BALTIMORE — The Sheriff who authorized the regular use of a pay code that ultimately led to the overpayment of $2.3 million in taxpayer funds say deputies are now not receiving the money they deserve.
On Wednesday, the Office of the Inspector General released a detailed 20 page investigative report detailing how the payments ballooned over the course of a year, later discovered by the city's Finance department.
The Sheriff's controversial directive for all deputies to use the "City Detail Overtime" code in November 2023 was exacerbated by a systemic error in the city's payroll system, Workday.
"A deputy sheriff that was making $3,000 was suddenly making almost $11,000," Inspector General of Baltimore City Isabel Cumming said.
"It was almost a perfect storm in that he wanted to give his employees an increase. He was working with the mayor and doing that. Then he thought that he found a way to do so. However, unbeknownst to him, this misconfiguration caused the money to go far beyond he what he even interpreted," she added.
Cumming has noted that the total overpayment is more than her office's entire budget.
The city has since removed the pay code from its system.
Hear Baltimore City Inspector General speak on the latest report regarding the city's sheriff's office
In a statement to WMAR-2 News Baltimore City Sheriff Sam Cogen said:
“It’s unfortunate that this ongoing programmatic error in the City’s Workday system has deprived Sheriff’s Deputies of proper payment of the compensation they have earned under the current labor agreement for over a year now. I will continue working with Mayor Scott’s Finance team to correct the mistakes in their payroll system.

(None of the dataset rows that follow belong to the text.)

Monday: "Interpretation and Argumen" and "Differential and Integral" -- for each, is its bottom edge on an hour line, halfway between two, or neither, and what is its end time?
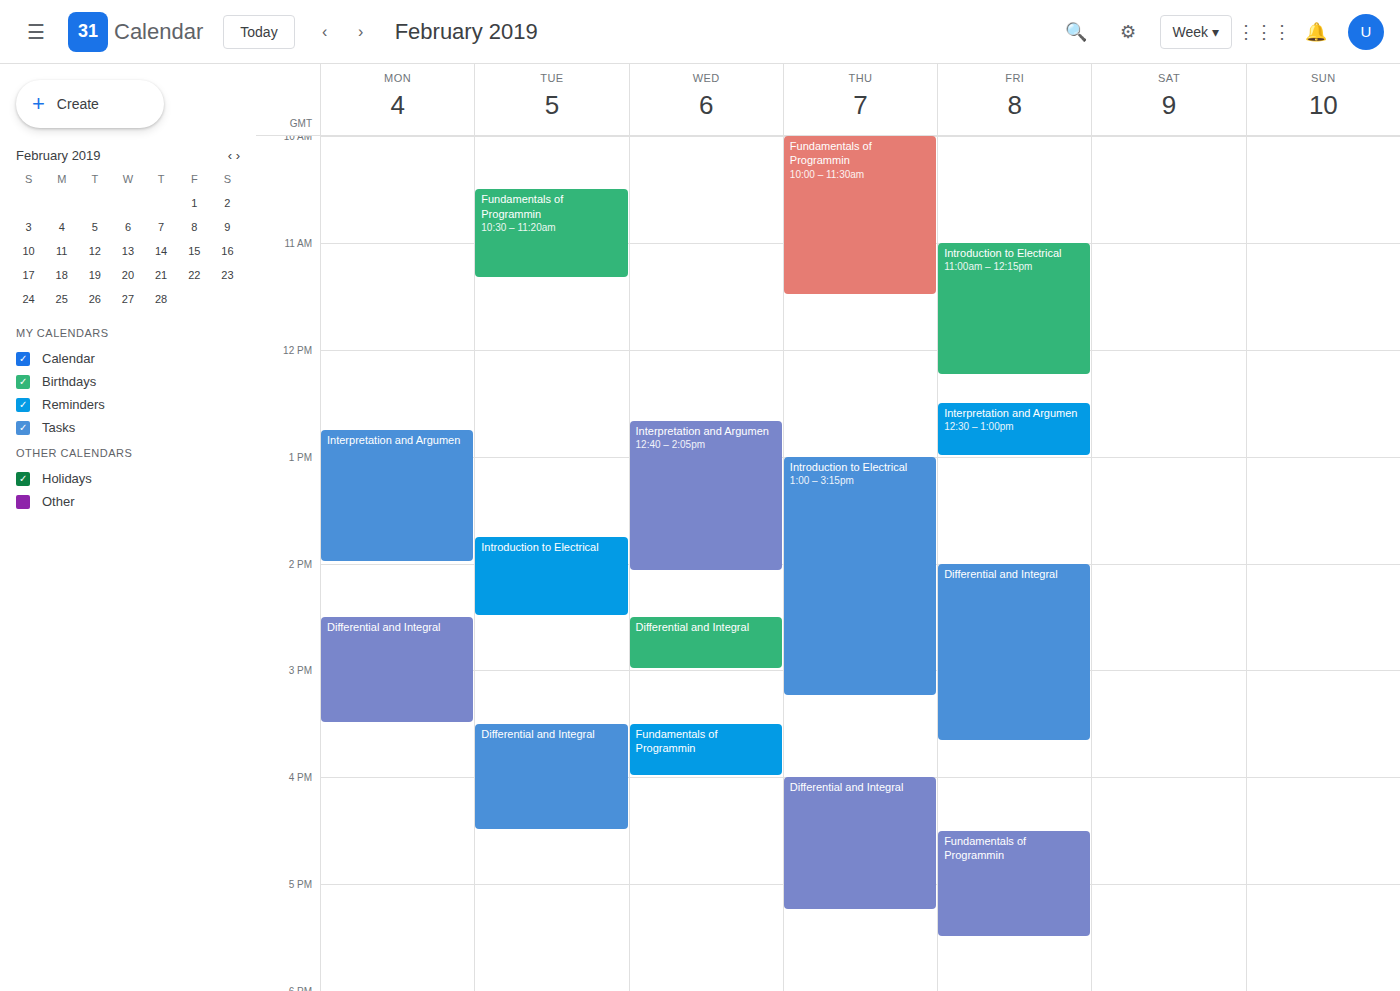
"Interpretation and Argumen": 14:00, exactly on the 14:00 line. "Differential and Integral": 15:30, halfway between the 15:00 and 16:00 lines.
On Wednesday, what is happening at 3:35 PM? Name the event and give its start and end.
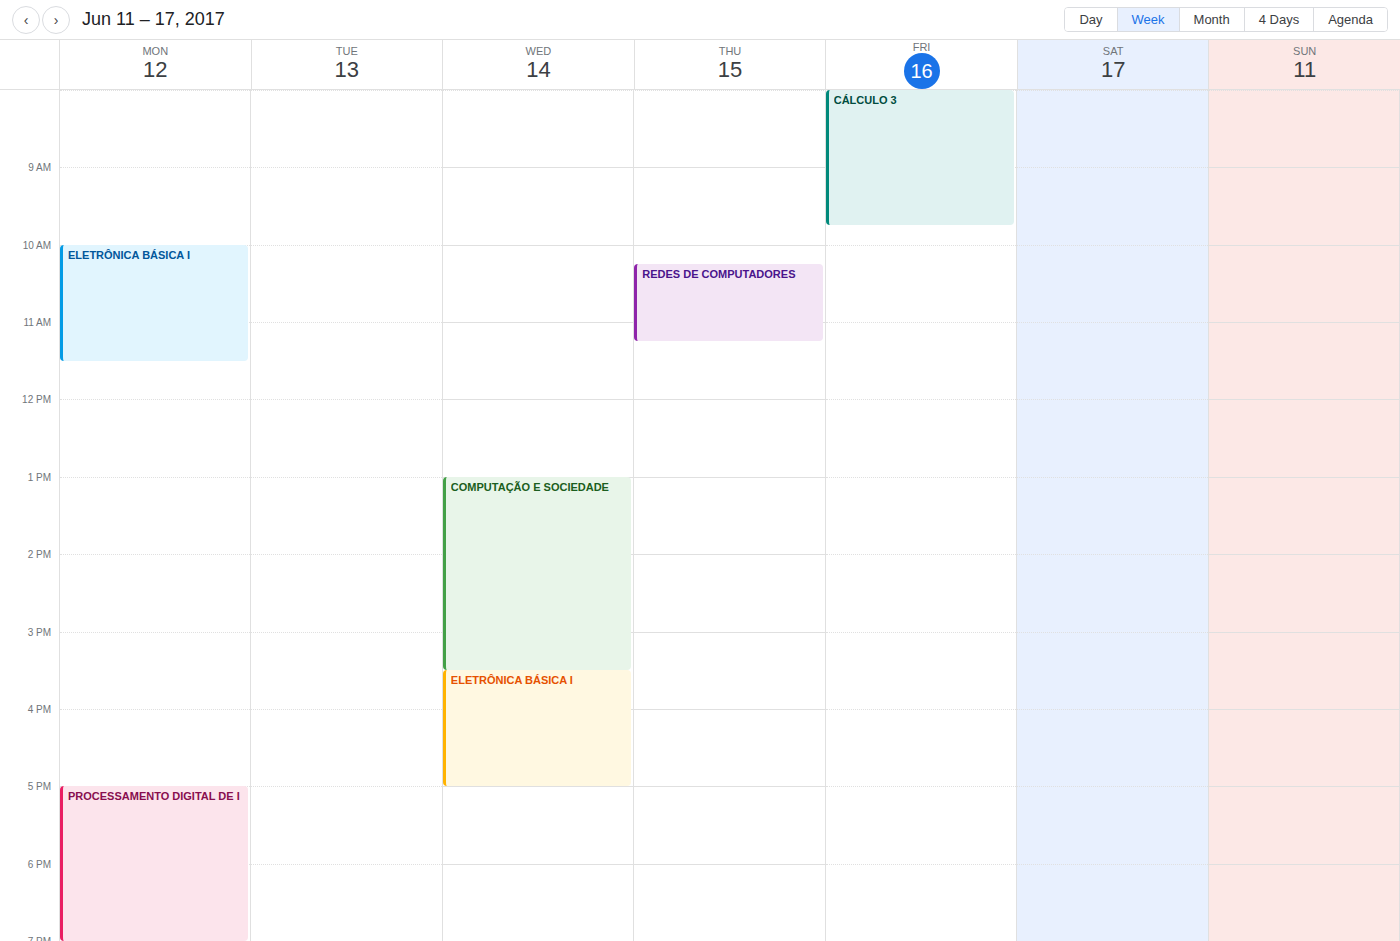
"ELETRÔNICA BÁSICA I", 3:30 PM to 5:00 PM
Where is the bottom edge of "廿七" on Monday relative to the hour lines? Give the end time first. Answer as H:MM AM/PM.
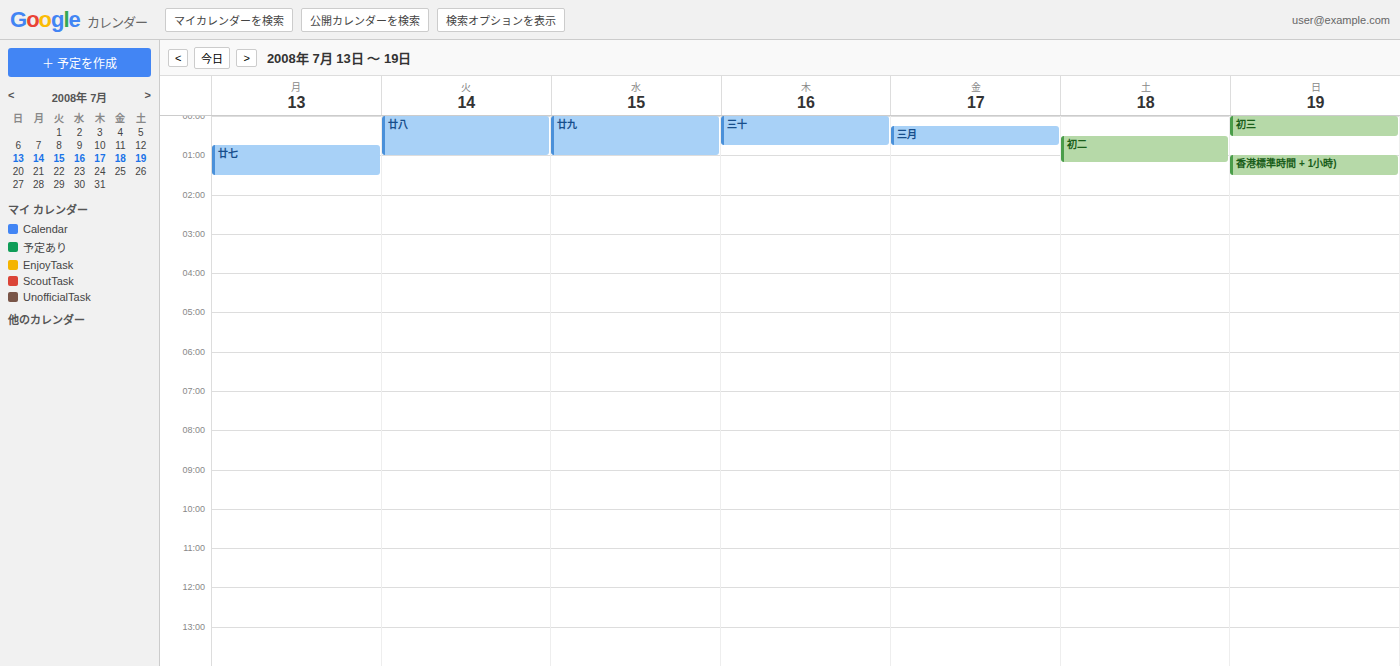
1:30 AM -- halfway between the 1 AM and 2 AM lines.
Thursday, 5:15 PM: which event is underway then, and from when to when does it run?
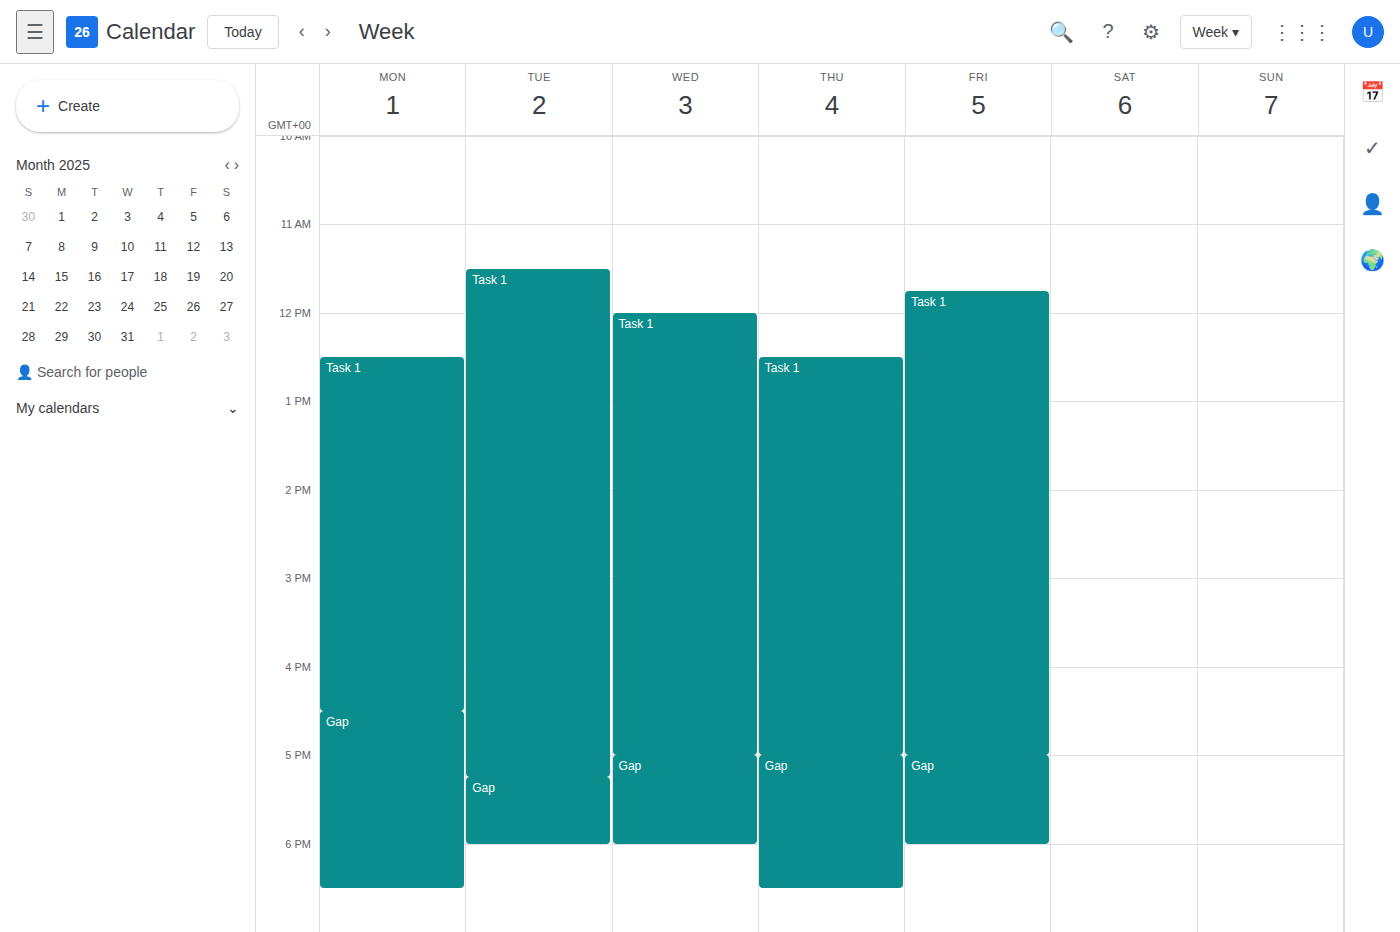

Since I took office, I activated deputy sheriffs to become more engaged in suppressing crime in Baltimore City in a way they have not been for over a decade. I don’t want us to lose sight of the fact that the money at issue is payment owed to them for their contributions to the historic reductions in homicides that we have seen.”
"[The sheriff] interpreted that crime suppression was what the sheriffs were doing all the time. And so his interpretation of that allowed them to use that overtime for all their working hours," Cumming explained.
Though previous investigations from her office have resulted in criminal charges, she says that the matter does not appear to be criminal in nature.
"In order to prove you would have to have intent. At this time, we don't know of an intent. When we met with him, he said that... there was a mistake in this," Cumming said.
She also says the city has mechanisms to recoup the money.
The Mayor's Office squarely blamed the "misuse" of the money on the "expansive and deliberate abuse of the detail designation."
The Sheriff's Office is currently in arbitration over the matter with the Labor Commissioner.